Changes in CF airway microbial community associated to a severe decline in lung function

Cystic fibrosis (CF) is a genetic disease resulting in chronic polymicrobial infections of the airways and progressive decline in lung function. To gain insight into the underlying causes of severe lung diseases, we aimed at comparing the airway microbiota detected in sputum of CF patients with stable lung function (S) versus those with a substantial decline in lung function (SD). Microbiota composition was investigated by using culture-based and culture-independent methods, and by performing multivariate and statistical analyses. Culture-based methods identified some microbial species associated with a worse lung function, i.e. Pseudomonas aeruginosa, Rothia mucilaginosa, Streptococcus pneumoniae and Candida albicans, but only the presence of S. pneumoniae and R. mucilaginosa was found to be associated with increased severe decline in forced expiratory volume in 1 second (FEV1).

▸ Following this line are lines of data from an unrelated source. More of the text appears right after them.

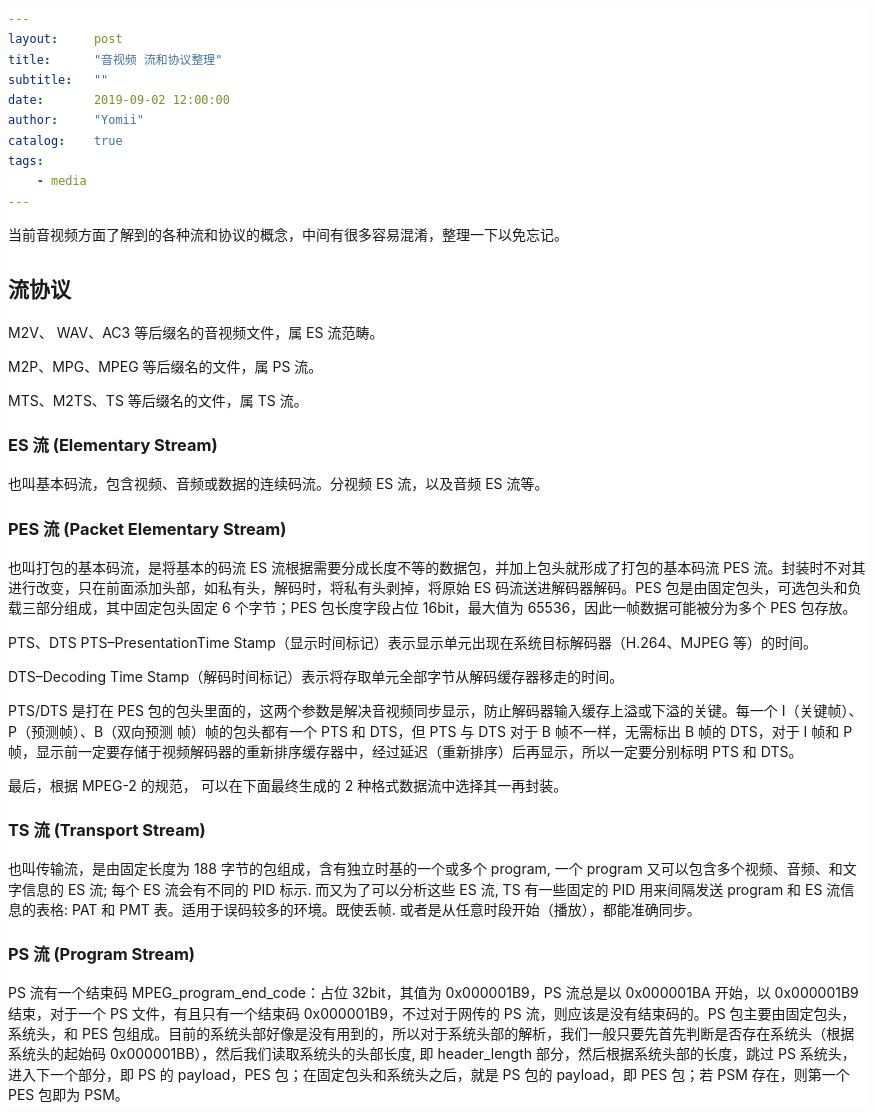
 ```yaml
---
layout:     post
title:      "音视频 流和协议整理"
subtitle:   ""
date:       2019-09-02 12:00:00
author:     "Yomii"
catalog:    true
tags:
    - media
---
```




当前音视频方面了解到的各种流和协议的概念，中间有很多容易混淆，整理一下以免忘记。

## 流协议

M2V、 WAV、AC3 等后缀名的音视频文件，属 ES 流范畴。

M2P、MPG、MPEG 等后缀名的文件，属 PS 流。

MTS、M2TS、TS 等后缀名的文件，属 TS 流。

### ES 流 (Elementary Stream)

也叫基本码流，包含视频、音频或数据的连续码流。分视频 ES 流，以及音频 ES 流等。

### PES 流 (Packet Elementary Stream)

也叫打包的基本码流，是将基本的码流 ES 流根据需要分成长度不等的数据包，并加上包头就形成了打包的基本码流 PES 流。封装时不对其进行改变，只在前面添加头部，如私有头，解码时，将私有头剥掉，将原始 ES 码流送进解码器解码。PES 包是由固定包头，可选包头和负载三部分组成，其中固定包头固定 6 个字节；PES 包长度字段占位 16bit，最大值为 65536，因此一帧数据可能被分为多个 PES 包存放。

PTS、DTS
PTS–PresentationTime Stamp（显示时间标记）表示显示单元出现在系统目标解码器（H.264、MJPEG 等）的时间。

DTS–Decoding Time Stamp（解码时间标记）表示将存取单元全部字节从解码缓存器移走的时间。

PTS/DTS 是打在 PES 包的包头里面的，这两个参数是解决音视频同步显示，防止解码器输入缓存上溢或下溢的关键。每一个 I（关键帧）、P（预测帧）、B（双向预测 帧）帧的包头都有一个 PTS 和 DTS，但 PTS 与 DTS 对于 B 帧不一样，无需标出 B 帧的 DTS，对于 I 帧和 P 帧，显示前一定要存储于视频解码器的重新排序缓存器中，经过延迟（重新排序）后再显示，所以一定要分别标明 PTS 和 DTS。

最后，根据 MPEG-2 的规范， 可以在下面最终生成的 2 种格式数据流中选择其一再封装。

### TS 流 (Transport Stream)

也叫传输流，是由固定长度为 188 字节的包组成，含有独立时基的一个或多个 program, 一个 program 又可以包含多个视频、音频、和文字信息的 ES 流; 每个 ES 流会有不同的 PID 标示. 而又为了可以分析这些 ES 流, TS 有一些固定的 PID 用来间隔发送 program 和 ES 流信息的表格: PAT 和 PMT 表。适用于误码较多的环境。既使丢帧. 或者是从任意时段开始（播放），都能准确同步。

### PS 流 (Program Stream)

PS 流有一个结束码 MPEG_program_end_code：占位 32bit，其值为 0x000001B9，PS 流总是以 0x000001BA 开始，以 0x000001B9 结束，对于一个 PS 文件，有且只有一个结束码 0x000001B9，不过对于网传的 PS 流，则应该是没有结束码的。PS 包主要由固定包头，系统头，和 PES 包组成。目前的系统头部好像是没有用到的，所以对于系统头部的解析，我们一般只要先首先判断是否存在系统头（根据系统头的起始码 0x000001BB），然后我们读取系统头的头部长度, 即 header_length 部分，然后根据系统头部的长度，跳过 PS 系统头，进入下一个部分，即 PS 的 payload，PES 包；在固定包头和系统头之后，就是 PS 包的 payload，即 PES 包；若 PSM 存在，则第一个 PES 包即为 PSM。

Terminal-Restriction Fragment Length Polymorphism (T-RFLP) analysis revealed a higher bacterial diversity than that detected by culture-based methods. , with a total of 1411 bands representing 208 different Terminal Restriction Fragments (T-RFs). Molecular signatures with statistically significant odds ratios for SD status were detected, and classified as Pseudomonas, Burkholderia and Shewanella, while for other Terminal Restriction Fragments (T-RFs) T-RFs no species assignation has been achieved. The analysis of T-RFLP data by using ecological biodiversity indices showed reduced Evenness in SD patients compared to S ones, suggesting an impaired ecology of the bacterial community in SD patients. Statistically significant differences of ecological biodiversity indices among the three sub-groups of FEV1 (normal/mild vs moderate vs severe) were also found, suggesting that the patients with moderate lung disease have been experiencing changes in the airway assembly of taxa. Overall, changes in CF airway microbial community associated with a severe lung function decline were detected, allowing us to define some biomarkers (discriminatory species as well as some discriminatory T-RFs) as good candidates for the development of future predictors of substantial decline in lung function.